Un altro umanissimo personaggio è Tognazzo, podestà di Cipada. Il maccheronico in questo caso sottolinea i tratti fisici di Tognazzo in maniera cruda e comica: il podestà ha le orecchie sporche e il moccio al naso. Del prete Jacopino invece si dice aveva passato tanti anni a scuola perché “nunquam poterat comprendere letram” non ha mai capito una lettera. Il Folengo, insomma, sa compatire gli oppressi e condannare gli imbroglioni, ma non fa il moralista, si diverte anche lui a prendere tutti in giro. Come fanno Baldo e Cingar.

Il linguaggio di Teofilo Folengo venne definito espressionista, grottesco, eccessivo, surreale, iperbolico. Forse una delle migliori definizioni della sua poesia la formulò Cesare Sagre che parlò di cannibalismo linguistico. Il suo maccheronico è un calderone che riesce a contenere il sé svariati livelli stilistici, che sa ascendere al latino più alto per poi buttarsi a capofitto nel volgare più scurrile. Scrisse anche delle opere il volgare, ma il suo linguaggio preferito rimase sempre il maccheronico.

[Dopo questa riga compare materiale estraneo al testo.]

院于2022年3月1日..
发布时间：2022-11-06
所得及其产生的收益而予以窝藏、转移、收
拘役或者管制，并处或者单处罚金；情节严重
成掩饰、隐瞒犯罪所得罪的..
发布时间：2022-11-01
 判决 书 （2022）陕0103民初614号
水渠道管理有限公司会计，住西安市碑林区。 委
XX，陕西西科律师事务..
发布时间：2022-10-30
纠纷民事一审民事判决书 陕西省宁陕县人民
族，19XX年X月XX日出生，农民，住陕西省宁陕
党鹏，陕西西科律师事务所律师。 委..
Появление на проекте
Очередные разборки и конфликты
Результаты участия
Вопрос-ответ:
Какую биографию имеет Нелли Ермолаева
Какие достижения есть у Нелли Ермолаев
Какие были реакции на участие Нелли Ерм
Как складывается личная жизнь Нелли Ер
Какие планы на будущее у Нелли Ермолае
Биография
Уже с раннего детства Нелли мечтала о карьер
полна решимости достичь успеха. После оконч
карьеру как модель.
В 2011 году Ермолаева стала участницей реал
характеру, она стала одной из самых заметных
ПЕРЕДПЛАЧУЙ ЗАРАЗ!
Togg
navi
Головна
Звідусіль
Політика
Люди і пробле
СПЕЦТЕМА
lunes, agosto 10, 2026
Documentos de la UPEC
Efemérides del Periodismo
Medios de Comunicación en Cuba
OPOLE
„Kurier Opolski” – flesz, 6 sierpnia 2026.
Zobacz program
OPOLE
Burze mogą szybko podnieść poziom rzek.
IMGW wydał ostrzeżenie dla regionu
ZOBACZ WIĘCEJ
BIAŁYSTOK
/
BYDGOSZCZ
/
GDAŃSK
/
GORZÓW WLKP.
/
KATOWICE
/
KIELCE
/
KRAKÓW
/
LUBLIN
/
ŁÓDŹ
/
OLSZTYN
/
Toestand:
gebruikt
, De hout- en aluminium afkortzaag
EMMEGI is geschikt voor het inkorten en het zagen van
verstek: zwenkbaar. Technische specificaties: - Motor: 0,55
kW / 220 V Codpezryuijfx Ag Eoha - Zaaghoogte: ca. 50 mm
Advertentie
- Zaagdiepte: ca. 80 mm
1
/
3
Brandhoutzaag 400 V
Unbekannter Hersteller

Eleggendolo a lingua della sua fantasia, Folengo rendeva il maccheronico arte, vi accoglieva gli impulsi dell’esperienza linguistica contemporanea e la reinventava con creatività. Partendo dalla realtà, descrivendo la realtà ha narrato in maniera esilarante e affezionata un mondo che altrimenti sarebbe rimasto senza voce.